#### WORK ITEM:
Whenever a line of the material contains the string "structures", it should be copied.

#### THE DATA:
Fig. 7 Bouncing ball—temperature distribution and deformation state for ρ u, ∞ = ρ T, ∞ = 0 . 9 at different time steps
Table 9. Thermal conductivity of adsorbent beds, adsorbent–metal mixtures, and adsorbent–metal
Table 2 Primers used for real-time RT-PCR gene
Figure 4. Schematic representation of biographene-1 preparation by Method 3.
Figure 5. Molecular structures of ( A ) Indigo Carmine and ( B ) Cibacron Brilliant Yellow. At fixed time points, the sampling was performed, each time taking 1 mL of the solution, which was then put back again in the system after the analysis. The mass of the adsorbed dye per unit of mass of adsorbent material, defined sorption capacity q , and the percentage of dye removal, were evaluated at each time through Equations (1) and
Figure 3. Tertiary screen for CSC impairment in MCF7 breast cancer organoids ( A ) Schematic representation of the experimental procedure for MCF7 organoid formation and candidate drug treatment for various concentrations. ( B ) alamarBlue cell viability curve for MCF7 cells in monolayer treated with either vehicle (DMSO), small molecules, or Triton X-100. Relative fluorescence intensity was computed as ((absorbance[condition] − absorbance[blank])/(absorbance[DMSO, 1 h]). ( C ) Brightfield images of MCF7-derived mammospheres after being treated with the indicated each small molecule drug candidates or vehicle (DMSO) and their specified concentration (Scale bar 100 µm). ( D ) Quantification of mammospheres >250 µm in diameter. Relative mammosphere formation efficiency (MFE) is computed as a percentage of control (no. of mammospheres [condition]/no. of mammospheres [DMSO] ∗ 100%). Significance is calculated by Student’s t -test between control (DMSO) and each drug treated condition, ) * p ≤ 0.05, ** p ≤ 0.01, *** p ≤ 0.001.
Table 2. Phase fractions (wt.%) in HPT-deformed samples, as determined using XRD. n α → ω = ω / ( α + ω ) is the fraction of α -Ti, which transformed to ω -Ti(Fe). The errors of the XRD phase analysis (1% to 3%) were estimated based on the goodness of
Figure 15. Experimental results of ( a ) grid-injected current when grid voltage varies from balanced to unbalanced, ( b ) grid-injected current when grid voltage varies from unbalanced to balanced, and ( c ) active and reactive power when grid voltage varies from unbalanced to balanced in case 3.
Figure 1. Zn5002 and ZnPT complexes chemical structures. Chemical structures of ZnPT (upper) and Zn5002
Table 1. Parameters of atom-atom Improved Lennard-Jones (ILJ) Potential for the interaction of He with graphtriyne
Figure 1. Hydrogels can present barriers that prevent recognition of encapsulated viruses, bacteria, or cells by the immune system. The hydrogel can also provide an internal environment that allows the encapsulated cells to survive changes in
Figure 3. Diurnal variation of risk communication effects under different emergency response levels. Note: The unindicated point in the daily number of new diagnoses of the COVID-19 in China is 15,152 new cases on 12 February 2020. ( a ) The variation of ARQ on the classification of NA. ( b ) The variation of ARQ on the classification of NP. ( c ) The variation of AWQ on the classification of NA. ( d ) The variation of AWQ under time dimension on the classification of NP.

#### RESULT OF THE TASK:
Figure 5. Molecular structures of ( A ) Indigo Carmine and ( B ) Cibacron Brilliant Yellow. At fixed time points, the sampling was performed, each time taking 1 mL of the solution, which was then put back again in the system after the analysis. The mass of the adsorbed dye per unit of mass of adsorbent material, defined sorption capacity q , and the percentage of dye removal, were evaluated at each time through Equations (1) and
Figure 1. Zn5002 and ZnPT complexes chemical structures. Chemical structures of ZnPT (upper) and Zn5002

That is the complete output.